▸ About this exercise
Starting at the line with "pinky mcp: (698, 896)" and going on through the line with "pinky tip: (291, 297)", reproduce each line in the records below exactly and nothing more.

[Body or hand keypoint data]
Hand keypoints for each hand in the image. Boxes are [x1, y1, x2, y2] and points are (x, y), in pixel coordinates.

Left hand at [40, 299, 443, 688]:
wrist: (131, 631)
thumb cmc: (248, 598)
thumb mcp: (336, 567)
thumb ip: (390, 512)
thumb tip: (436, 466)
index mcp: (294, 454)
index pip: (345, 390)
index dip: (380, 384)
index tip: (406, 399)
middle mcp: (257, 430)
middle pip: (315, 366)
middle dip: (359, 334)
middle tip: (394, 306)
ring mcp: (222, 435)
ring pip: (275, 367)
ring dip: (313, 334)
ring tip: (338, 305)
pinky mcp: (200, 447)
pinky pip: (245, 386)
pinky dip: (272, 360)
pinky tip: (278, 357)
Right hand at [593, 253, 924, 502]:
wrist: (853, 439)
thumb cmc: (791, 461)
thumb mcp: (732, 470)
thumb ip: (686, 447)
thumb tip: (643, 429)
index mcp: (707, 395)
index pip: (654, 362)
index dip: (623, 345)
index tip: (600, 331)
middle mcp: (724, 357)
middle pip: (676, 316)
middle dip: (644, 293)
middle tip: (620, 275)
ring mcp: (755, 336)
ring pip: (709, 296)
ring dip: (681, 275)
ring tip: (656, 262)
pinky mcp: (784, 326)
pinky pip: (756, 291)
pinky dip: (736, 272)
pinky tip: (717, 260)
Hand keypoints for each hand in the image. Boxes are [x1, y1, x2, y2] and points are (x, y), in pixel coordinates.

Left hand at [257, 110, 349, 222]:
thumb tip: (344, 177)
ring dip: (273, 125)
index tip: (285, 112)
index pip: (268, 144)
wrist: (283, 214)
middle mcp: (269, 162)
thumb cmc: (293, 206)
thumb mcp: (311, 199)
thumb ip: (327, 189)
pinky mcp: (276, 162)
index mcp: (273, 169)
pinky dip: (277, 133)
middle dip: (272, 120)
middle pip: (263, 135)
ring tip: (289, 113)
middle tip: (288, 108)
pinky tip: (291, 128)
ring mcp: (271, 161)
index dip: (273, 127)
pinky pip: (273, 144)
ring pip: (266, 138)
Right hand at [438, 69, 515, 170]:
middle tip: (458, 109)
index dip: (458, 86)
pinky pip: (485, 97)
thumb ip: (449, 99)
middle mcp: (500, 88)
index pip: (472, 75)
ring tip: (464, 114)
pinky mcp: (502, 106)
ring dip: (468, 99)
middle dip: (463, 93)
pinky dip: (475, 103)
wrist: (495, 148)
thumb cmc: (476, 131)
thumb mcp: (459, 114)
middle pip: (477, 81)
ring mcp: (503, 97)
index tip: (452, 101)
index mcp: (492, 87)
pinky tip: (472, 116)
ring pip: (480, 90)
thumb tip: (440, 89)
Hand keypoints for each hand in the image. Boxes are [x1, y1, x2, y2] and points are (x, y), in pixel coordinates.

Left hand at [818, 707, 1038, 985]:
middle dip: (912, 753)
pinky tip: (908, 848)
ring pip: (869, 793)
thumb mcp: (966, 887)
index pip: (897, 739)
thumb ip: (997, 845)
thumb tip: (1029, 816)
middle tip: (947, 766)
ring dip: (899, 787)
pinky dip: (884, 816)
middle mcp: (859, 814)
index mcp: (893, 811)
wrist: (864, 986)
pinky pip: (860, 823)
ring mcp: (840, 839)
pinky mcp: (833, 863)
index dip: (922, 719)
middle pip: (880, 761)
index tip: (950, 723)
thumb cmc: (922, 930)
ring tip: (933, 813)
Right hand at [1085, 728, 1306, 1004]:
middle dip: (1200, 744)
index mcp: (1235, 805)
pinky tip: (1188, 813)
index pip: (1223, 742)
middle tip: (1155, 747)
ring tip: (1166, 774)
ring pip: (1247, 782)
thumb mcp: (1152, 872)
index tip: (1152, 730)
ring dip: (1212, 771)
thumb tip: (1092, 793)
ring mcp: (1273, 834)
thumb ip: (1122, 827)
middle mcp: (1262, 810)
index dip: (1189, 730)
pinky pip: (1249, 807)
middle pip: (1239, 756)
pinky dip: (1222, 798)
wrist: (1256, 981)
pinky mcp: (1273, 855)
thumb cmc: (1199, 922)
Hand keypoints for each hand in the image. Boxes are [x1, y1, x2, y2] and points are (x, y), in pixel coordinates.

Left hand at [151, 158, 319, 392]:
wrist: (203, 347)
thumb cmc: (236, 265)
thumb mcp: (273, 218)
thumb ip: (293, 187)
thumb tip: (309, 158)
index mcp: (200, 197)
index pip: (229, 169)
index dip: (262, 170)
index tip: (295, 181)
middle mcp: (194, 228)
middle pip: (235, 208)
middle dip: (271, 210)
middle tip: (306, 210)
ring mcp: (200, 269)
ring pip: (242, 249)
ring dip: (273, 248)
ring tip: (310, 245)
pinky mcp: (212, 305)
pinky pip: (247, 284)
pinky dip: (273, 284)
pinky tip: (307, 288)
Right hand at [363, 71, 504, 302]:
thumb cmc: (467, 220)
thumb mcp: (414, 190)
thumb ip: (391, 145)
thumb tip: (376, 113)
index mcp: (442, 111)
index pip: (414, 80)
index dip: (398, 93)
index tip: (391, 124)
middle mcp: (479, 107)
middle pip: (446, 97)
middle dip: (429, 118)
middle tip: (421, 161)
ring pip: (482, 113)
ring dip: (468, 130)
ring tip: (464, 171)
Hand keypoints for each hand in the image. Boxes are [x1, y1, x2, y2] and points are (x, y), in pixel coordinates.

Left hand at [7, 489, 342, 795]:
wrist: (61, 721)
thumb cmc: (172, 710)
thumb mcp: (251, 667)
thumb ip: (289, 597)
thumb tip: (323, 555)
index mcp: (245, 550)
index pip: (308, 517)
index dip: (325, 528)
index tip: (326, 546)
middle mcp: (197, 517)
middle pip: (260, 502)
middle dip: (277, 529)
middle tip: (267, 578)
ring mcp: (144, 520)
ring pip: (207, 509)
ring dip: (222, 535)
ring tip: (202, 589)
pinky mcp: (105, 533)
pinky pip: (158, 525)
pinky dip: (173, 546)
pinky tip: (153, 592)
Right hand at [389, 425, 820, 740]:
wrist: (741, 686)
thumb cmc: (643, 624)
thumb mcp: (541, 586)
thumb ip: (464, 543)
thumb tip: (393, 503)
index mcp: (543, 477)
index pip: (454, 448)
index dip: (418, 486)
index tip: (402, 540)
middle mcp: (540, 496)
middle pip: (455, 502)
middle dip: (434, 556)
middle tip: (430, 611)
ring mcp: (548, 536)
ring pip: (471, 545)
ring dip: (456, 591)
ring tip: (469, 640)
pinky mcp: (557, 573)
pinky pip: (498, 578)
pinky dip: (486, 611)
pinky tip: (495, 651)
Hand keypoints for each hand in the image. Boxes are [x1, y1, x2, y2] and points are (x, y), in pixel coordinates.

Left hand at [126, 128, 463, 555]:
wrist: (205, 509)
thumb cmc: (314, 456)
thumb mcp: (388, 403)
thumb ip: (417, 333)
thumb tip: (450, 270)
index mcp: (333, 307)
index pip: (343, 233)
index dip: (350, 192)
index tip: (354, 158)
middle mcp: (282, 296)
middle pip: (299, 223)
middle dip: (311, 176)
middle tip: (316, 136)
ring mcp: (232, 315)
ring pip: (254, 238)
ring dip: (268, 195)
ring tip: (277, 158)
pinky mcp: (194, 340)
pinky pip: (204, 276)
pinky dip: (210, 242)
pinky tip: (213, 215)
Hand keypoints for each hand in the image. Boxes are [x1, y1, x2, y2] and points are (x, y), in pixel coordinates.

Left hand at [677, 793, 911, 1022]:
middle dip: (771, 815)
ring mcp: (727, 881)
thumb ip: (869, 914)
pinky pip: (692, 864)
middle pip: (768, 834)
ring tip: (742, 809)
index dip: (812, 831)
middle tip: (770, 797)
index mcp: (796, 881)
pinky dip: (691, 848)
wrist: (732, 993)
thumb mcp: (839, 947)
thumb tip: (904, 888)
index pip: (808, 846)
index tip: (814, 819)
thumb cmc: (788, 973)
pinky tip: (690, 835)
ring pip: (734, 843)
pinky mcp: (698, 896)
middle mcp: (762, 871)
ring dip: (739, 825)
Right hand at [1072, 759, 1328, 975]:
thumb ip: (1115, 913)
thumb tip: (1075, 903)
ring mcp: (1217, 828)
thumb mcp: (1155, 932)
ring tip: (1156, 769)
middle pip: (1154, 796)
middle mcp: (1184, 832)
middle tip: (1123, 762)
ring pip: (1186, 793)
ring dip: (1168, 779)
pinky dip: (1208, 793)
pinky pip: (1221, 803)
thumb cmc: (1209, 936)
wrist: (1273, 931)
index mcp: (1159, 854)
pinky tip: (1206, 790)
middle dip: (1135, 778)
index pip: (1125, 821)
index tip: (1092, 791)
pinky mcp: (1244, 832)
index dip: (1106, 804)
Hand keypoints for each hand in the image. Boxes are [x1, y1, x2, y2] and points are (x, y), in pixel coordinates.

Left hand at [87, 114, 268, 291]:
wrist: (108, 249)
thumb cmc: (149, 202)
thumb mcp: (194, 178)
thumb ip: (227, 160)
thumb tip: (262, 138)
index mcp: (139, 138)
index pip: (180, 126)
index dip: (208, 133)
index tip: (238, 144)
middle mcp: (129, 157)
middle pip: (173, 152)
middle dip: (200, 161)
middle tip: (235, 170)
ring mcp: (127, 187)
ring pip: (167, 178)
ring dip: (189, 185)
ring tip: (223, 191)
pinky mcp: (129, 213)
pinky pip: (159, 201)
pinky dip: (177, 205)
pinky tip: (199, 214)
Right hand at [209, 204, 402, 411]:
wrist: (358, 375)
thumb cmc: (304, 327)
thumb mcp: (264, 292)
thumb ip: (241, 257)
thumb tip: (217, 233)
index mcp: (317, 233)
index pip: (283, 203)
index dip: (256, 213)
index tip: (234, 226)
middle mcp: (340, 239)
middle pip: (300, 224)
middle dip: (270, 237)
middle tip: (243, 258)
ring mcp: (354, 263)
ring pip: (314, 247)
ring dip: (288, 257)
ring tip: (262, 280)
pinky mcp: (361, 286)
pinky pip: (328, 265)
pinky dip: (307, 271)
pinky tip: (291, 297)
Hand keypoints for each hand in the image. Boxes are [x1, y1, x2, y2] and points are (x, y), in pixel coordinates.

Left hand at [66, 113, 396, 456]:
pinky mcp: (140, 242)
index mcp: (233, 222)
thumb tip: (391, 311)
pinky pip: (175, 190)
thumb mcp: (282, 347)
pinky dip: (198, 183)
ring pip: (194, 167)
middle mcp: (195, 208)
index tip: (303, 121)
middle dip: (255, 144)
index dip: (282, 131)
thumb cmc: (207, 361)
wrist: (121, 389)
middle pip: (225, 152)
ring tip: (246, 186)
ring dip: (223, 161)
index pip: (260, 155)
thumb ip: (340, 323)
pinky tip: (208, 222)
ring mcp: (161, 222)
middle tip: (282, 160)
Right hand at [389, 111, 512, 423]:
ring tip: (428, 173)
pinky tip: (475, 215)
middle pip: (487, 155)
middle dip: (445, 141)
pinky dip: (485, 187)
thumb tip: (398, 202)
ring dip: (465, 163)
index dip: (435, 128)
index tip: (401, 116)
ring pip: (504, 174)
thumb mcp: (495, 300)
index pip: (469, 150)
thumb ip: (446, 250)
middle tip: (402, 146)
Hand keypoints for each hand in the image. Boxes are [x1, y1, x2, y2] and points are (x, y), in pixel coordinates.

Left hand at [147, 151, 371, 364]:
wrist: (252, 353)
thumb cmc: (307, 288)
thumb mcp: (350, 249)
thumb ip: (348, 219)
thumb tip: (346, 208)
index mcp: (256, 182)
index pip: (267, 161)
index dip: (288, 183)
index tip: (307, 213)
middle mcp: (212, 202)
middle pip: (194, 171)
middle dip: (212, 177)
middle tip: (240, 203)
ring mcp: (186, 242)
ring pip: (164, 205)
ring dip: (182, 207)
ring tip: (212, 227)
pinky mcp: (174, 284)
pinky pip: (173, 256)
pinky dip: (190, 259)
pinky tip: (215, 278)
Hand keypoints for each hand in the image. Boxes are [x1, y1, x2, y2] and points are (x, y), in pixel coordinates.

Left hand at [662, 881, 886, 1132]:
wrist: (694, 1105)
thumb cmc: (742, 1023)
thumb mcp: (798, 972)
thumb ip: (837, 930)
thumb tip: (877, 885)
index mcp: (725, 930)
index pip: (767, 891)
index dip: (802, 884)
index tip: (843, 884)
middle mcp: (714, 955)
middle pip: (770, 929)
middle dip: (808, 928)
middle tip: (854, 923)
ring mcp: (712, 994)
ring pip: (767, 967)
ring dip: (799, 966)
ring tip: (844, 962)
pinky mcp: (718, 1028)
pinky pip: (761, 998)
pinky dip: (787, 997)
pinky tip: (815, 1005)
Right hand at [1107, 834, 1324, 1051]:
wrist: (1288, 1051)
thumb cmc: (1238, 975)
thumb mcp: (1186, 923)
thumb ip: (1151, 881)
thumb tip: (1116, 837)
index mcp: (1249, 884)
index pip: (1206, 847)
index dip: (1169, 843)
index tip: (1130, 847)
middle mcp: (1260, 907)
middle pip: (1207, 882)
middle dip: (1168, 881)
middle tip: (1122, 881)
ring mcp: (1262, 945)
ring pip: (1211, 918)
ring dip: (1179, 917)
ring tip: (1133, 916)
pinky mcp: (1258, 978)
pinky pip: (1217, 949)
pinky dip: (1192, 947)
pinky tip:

▸ Output of the exercise
pinky mcp: (698, 896)
middle mcp: (762, 871)
ring dip: (739, 825)
Right hand at [1072, 759, 1328, 975]:
thumb ip: (1115, 913)
thumb tip: (1075, 903)
ring mcp: (1217, 828)
thumb mcp: (1155, 932)
ring tip: (1156, 769)
middle pip: (1154, 796)
middle mcp: (1184, 832)
middle tip: (1123, 762)
ring pip: (1186, 793)
ring dip: (1168, 779)
pinky dip: (1208, 793)
pinky pip: (1221, 803)
thumb cmc: (1209, 936)
wrist: (1273, 931)
index mcp: (1159, 854)
pinky tip: (1206, 790)
middle dip: (1135, 778)
index pip: (1125, 821)
index tip: (1092, 791)
pinky mcp: (1244, 832)
index dip: (1106, 804)
Hand keypoints for each hand in the image. Boxes are [x1, y1, x2, y2] and points are (x, y), in pixel coordinates.

Left hand at [87, 114, 268, 291]:
wrist: (108, 249)
thumb cmc: (149, 202)
thumb mcp: (194, 178)
thumb ip: (227, 160)
thumb tip: (262, 138)
index mcp: (139, 138)
index pip: (180, 126)
index dip: (208, 133)
index tip: (238, 144)
middle mcp: (129, 157)
middle pip: (173, 152)
middle dip: (200, 161)
middle tip: (235, 170)
ring mcp: (127, 187)
ring pip: (167, 178)
ring dip: (189, 185)
ring tip: (223, 191)
pinky mcp: (129, 213)
pinky pip: (159, 201)
pinky dip: (177, 205)
pinky tip: (199, 214)
Right hand at [209, 204, 402, 411]:
wrist: (358, 375)
thumb cmc: (304, 327)
thumb mcp: (264, 292)
thumb ip: (241, 257)
thumb tip: (217, 233)
index mcp: (317, 233)
index pip: (283, 203)
index dip: (256, 213)
index tip: (234, 226)
middle mcp: (340, 239)
middle pip: (300, 224)
middle dip: (270, 237)
middle tip: (243, 258)
ring mcp: (354, 263)
ring pip: (314, 247)
ring dip: (288, 257)
ring tip: (262, 280)
pinky mcp: (361, 286)
pinky pip: (328, 265)
pinky dip: (307, 271)
pinky tip: (291, 297)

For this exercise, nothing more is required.